▶ [TASK OBJECTIVE] Say how many lines of the listing below hold the string "feel", and say nothing else.

▶ [DATA TO EXAMINE]
§ §
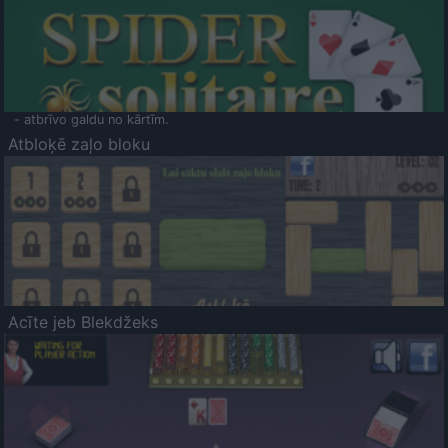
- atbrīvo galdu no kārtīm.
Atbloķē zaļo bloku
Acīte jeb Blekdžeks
§ §
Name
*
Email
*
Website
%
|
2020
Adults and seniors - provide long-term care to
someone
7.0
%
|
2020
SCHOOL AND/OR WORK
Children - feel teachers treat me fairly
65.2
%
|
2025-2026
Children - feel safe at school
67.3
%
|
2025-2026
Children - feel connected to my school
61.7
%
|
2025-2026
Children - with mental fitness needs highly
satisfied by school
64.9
§ §
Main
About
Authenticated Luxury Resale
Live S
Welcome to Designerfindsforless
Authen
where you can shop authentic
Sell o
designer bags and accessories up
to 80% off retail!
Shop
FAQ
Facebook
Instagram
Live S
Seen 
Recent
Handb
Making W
§ §
▶ [THE ANSWER] 3